Climate sceptics claim warming pause backs their view
- Published
In the run up to a key global warming report, those sceptical of mainstream opinion on climate change claim they are "winning" the argument.
They say a slowing of temperature rises in the past 15 years means the threat from climate change is exaggerated.
But a leading member of the UN's panel on climate change said the views of sceptics were "wishful thinking".
The pause in warming was a distraction, he said, from the growing scientific certainty about long-term impacts.
Prof Jean Pascal van Ypersele spoke to BBC News ahead of the release of a six-yearly status report into global warming by the UN panel known as the Intergovernmental Panel on Climate Change, or IPCC.
Scientists and government representatives are currently meeting in Stockholm, Sweden, going through the dense, 31-page summary of the state of the physical science behind climate change.
When it is released on Friday, the report is likely to state with even greater certainty than before that the present-day, rapid warming of the planet is man-made.
But climate sceptics have focused their attention on the references to a pause or hiatus in the increase in global temperatures since 1998.
The sceptics believe that this slowdown is the most solid evidence yet that mainstream computer simulations of the Earth's climate - climate models - are wrong.
These computer simulations are used to study the dynamics of the Earth's climate and make projections about future temperature change.
"The sceptics now have a feeling of being on the winning side of the debate thanks to the pause," said Marcel Crok, a Dutch author who accepts the idea that human activities warm the planet, but is sceptical about the scale of the effect.
"You are now starting to see a normalisation of climate science. Suddenly mainstream researchers, who all agree that greenhouse gases play a huge role, start to disagree about the cause of the pause.
"For me this is a relief, it is finally opening up again and this is good."
The view that the sceptics have positively impacted the IPCC is supported by Prof Arthur Petersen, who is a member of the Dutch government team currently examining the report.
"The sceptics are good for the IPCC and the whole process is really flourishing because of this interaction over the past decades," he told BBC News.
"Our best climate researchers are typically very close to really solid, sceptical scientists. In this sense scepticism is not necessarily a negative term."
Others disagree.
Bart Verheggen is an atmospheric scientist and blogger who supports the mainstream view of global warming. He said that sceptics have discouraged an open scientific debate.
"When scientists start to notice that their science is being distorted in public by these people who say they are the champions of the scientific method, that could make mainstream researchers more defensive.
"Scientists probably think twice now about writing things down.
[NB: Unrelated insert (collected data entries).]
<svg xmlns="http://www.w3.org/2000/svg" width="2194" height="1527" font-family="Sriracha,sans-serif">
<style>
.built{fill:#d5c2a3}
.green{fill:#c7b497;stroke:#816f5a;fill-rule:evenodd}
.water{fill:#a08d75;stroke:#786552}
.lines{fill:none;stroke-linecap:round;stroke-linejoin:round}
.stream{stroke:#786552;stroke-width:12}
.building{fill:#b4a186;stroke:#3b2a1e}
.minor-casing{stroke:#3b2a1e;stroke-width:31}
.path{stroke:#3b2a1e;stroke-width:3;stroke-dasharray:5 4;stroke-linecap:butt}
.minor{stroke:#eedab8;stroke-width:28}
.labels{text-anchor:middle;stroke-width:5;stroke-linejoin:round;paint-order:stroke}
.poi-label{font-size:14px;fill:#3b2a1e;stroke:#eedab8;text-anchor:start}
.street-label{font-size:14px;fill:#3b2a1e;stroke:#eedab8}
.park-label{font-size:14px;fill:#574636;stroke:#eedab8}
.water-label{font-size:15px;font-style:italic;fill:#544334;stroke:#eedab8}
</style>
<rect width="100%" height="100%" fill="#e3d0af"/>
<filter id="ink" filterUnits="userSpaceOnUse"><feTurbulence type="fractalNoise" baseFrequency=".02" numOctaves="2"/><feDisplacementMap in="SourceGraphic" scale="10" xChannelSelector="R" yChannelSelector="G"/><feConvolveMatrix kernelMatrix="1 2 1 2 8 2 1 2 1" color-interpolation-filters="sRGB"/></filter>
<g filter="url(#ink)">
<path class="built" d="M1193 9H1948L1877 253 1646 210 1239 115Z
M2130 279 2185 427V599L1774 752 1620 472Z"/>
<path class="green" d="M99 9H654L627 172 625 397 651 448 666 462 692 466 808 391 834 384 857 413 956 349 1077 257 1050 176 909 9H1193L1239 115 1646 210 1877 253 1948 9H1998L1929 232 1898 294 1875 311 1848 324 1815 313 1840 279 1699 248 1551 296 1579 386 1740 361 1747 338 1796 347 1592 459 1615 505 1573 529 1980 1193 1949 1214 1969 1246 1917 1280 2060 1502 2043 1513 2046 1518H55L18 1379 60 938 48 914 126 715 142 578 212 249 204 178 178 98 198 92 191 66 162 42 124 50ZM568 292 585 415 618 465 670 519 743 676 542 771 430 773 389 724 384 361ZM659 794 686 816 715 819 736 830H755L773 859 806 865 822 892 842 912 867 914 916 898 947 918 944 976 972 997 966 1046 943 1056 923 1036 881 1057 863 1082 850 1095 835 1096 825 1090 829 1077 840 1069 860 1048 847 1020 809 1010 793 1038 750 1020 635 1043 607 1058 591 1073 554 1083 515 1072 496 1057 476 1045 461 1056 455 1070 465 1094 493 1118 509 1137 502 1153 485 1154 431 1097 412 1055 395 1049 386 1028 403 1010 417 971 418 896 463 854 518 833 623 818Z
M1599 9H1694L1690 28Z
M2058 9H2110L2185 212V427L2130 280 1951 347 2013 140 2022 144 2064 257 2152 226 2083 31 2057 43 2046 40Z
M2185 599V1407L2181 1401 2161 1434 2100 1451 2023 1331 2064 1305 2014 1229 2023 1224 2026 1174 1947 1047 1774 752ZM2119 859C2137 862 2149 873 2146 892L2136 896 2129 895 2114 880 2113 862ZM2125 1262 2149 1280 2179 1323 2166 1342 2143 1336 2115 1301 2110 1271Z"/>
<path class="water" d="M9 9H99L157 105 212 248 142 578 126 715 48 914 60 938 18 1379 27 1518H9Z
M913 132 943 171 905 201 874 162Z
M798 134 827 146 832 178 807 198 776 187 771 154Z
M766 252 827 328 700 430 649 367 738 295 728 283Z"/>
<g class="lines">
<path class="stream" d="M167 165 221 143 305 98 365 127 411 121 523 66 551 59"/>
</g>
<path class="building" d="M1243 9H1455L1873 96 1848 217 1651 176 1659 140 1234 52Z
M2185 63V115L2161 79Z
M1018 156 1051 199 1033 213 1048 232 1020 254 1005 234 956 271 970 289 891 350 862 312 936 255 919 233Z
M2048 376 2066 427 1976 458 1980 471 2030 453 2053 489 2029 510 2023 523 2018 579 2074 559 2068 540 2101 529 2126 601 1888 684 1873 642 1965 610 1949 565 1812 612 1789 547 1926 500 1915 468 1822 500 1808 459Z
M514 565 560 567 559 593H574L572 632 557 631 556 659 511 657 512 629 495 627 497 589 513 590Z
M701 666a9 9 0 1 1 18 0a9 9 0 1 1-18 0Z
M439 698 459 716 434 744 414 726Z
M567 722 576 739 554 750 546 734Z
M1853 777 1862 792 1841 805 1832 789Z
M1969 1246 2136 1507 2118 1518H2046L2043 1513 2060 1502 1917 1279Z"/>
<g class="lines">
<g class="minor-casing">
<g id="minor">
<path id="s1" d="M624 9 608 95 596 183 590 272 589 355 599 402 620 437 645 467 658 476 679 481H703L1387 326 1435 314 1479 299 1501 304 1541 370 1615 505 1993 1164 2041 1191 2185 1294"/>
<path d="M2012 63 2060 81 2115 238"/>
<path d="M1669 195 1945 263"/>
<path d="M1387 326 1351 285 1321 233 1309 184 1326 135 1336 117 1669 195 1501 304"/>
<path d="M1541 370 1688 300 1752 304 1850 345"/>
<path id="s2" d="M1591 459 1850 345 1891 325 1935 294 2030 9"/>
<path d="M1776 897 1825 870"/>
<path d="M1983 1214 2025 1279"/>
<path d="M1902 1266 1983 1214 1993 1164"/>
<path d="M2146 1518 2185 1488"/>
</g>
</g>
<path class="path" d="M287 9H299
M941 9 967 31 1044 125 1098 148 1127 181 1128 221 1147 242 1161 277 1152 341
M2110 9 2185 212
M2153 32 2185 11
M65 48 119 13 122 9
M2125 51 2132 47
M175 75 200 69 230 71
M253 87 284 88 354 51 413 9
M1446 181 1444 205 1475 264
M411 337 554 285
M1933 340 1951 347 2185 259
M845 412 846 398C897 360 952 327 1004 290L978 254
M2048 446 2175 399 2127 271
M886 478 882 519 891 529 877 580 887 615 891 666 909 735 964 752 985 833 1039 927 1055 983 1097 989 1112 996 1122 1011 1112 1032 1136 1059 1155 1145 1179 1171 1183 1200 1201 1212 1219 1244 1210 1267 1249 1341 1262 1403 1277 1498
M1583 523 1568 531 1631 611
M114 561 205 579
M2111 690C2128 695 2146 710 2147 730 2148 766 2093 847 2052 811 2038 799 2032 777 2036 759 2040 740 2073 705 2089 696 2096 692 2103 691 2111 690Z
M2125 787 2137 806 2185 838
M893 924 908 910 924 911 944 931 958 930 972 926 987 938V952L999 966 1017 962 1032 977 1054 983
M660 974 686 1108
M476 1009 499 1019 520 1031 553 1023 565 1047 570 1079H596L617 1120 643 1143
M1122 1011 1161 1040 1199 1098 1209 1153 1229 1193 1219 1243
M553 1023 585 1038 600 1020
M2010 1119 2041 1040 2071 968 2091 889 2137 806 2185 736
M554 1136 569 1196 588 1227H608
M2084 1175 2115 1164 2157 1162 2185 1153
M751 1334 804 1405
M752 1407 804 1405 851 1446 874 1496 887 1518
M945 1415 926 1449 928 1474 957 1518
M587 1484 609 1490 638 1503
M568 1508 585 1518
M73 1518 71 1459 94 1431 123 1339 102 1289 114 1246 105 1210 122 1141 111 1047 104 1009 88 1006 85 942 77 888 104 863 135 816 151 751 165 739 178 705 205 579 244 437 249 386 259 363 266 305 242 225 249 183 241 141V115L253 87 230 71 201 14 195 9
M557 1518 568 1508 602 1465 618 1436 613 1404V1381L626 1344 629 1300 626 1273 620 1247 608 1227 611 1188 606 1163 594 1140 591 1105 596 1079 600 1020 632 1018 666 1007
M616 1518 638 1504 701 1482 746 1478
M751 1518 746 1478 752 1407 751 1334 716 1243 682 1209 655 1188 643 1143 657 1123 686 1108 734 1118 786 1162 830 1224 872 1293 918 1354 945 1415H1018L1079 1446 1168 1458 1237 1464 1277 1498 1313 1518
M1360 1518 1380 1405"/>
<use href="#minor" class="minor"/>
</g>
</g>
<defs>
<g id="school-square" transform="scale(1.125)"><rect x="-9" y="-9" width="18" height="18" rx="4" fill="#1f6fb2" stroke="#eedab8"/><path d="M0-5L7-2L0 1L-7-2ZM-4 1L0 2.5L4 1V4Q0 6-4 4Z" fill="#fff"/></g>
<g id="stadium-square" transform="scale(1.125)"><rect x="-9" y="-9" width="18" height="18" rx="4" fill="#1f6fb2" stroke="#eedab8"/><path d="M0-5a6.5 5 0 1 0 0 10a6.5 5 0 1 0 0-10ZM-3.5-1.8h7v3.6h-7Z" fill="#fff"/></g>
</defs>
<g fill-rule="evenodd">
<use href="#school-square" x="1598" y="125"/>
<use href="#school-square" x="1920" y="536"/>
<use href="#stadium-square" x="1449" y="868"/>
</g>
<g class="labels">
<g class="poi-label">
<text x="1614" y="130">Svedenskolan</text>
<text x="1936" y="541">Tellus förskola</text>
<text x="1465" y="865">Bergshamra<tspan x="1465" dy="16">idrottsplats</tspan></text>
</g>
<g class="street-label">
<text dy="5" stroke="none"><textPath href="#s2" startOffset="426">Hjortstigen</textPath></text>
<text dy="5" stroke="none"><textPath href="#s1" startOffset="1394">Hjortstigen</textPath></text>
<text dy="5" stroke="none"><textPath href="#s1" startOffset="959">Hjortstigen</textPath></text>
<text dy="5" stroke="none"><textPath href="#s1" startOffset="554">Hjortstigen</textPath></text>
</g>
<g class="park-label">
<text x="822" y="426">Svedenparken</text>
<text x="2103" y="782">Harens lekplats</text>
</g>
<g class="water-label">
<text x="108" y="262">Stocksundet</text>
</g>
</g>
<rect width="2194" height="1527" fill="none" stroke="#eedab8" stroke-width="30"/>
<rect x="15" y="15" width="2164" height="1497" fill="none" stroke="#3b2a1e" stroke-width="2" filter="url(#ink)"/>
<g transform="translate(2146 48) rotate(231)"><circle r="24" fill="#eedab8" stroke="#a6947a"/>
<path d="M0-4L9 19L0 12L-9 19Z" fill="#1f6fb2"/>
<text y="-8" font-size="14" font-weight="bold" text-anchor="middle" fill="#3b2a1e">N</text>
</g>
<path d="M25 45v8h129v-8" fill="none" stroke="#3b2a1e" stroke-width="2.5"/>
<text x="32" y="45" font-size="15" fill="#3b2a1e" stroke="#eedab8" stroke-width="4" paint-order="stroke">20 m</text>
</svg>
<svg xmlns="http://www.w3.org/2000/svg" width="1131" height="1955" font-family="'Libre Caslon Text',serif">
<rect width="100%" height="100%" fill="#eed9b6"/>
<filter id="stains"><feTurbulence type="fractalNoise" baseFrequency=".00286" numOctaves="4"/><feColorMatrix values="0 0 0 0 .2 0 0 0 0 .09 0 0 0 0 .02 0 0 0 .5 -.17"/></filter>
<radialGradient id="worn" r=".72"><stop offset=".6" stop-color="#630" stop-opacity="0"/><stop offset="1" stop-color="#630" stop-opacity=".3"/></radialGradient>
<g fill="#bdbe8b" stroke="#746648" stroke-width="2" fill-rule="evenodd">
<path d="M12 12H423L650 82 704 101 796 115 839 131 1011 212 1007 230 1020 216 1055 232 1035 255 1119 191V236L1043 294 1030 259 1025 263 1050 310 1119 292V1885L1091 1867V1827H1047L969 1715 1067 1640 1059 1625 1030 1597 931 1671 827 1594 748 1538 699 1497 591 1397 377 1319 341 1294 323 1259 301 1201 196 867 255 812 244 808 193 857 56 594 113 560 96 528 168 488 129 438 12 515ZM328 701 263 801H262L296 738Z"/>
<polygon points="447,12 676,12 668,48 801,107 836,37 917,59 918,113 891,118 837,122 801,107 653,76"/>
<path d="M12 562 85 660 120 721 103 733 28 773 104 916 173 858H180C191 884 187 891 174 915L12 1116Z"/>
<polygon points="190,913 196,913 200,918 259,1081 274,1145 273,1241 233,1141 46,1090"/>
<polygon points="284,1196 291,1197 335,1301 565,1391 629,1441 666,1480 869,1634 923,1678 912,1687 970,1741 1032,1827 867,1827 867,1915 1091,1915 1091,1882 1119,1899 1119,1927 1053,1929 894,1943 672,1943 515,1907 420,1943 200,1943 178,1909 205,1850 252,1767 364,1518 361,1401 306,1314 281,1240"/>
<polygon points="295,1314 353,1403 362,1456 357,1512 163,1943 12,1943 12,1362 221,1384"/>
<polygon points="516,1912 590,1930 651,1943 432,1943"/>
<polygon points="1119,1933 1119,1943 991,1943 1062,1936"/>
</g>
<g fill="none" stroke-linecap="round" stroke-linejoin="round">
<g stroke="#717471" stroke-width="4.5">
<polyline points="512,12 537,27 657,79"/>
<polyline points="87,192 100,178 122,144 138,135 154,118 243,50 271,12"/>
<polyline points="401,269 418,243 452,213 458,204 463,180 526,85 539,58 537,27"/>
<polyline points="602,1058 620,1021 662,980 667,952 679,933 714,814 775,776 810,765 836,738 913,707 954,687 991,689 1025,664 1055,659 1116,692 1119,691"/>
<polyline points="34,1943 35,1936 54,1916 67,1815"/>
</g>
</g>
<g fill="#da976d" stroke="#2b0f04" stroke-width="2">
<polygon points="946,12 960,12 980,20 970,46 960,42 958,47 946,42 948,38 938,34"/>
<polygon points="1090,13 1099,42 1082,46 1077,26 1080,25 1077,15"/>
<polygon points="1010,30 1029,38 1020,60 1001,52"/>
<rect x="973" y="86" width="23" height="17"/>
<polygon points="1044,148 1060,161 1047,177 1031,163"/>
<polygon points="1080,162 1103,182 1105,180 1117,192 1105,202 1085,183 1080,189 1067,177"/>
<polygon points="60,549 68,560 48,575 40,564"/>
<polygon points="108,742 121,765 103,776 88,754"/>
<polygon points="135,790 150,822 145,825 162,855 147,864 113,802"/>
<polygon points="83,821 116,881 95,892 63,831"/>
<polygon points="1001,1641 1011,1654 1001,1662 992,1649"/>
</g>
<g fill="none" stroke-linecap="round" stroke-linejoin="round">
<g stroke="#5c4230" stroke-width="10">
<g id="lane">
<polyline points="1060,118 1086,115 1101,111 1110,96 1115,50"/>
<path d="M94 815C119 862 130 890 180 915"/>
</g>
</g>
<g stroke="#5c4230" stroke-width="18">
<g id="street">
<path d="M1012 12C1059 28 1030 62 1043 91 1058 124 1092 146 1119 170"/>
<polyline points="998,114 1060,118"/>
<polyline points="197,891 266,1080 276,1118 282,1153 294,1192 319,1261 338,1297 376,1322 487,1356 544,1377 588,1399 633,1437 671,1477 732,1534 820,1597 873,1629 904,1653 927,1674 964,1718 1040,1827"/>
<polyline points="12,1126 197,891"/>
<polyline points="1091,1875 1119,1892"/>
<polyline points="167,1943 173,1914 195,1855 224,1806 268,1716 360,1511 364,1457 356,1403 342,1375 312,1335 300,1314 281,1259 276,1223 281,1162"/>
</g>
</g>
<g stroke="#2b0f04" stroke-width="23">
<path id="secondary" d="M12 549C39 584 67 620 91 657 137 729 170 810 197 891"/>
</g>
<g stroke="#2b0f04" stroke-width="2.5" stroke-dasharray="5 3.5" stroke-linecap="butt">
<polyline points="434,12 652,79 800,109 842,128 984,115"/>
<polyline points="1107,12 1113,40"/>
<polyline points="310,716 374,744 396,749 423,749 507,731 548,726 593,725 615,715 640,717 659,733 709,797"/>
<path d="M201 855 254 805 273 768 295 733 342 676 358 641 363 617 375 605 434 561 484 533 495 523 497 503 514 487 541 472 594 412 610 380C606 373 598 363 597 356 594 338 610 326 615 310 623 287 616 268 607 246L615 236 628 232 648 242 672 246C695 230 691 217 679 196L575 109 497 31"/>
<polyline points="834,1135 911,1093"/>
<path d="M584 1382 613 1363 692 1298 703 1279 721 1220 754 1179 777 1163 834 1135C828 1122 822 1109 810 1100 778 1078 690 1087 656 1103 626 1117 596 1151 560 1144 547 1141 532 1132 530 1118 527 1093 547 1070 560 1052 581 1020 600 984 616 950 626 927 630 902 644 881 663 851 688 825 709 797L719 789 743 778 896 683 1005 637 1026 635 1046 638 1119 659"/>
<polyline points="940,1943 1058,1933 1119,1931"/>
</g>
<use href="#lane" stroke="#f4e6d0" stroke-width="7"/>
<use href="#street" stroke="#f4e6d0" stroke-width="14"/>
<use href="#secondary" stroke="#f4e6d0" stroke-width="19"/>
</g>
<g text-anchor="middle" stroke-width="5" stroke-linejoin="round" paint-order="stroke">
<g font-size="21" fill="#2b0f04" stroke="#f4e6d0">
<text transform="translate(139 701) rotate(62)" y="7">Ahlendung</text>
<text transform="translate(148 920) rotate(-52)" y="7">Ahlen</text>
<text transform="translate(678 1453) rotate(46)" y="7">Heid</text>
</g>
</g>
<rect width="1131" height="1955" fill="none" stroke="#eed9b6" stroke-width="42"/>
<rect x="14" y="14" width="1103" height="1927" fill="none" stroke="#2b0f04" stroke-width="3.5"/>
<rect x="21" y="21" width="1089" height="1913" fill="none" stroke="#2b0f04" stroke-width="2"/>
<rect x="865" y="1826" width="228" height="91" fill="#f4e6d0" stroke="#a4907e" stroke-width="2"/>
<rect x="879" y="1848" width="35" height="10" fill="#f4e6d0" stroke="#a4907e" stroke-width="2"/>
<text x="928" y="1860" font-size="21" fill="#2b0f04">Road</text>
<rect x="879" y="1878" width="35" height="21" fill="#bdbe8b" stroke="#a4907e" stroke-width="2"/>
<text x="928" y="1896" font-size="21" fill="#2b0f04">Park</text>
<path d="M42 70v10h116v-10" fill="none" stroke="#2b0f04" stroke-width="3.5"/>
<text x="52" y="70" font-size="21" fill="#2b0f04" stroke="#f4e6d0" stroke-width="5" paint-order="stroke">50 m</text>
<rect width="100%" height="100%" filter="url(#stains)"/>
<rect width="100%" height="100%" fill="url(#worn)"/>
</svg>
They probably think twice about how this could be twisted by contrarians."
Sensitive debate
In 2007, the IPCC defined the range for what's termed "equilibrium climate sensitivity". This term refers to the likely span of temperatures that would occur following a doubling of CO2 concentrations in the atmosphere.
The panel's last report said temperatures were likely to rise within the range of 2C to 4.5C with a best estimate of 3C.
The new report is believed to indicate a range of 1.5C to 4.5C with no best estimate indicated.
Although that might not appear like much of a change, many sceptics believe it exposes a critical flaw.
"In the last year, we have seen several studies showing that climate sensitivity is actually much less than we thought for the last 30 years," said Marcel Crok.
"And these studies indicate that our real climate shows a sensitivity of between 1.5C and 2C, but the climate models on which these future doom scenarios are based warm up three degrees under a doubling of CO2."
But other researchers who are familiar with the text believe that the sceptics are reading too much into a single figure.
"Some of what the sceptics are saying is either wishful thinking or totally dishonest," Prof van Ypersele, who is vice-chair of the IPCC, told BBC News.
"It is just a change in a lower border [of the range of temperature rise]. Even if this turns out to be the real sensitivity, instead of making the challenge extremely, extremely, extremely difficult to meet, it is only making it extremely, extremely difficult.
"Is that such a big change?"
Prof van Ypersele points out that many other aspects of the forthcoming report are likely to give greater certainty to the scale of impacts of a warming world. The predictions for sea level rise are likely to be considerably strengthened from 2007. There is also likely to be a clearer understanding of the state of sea ice.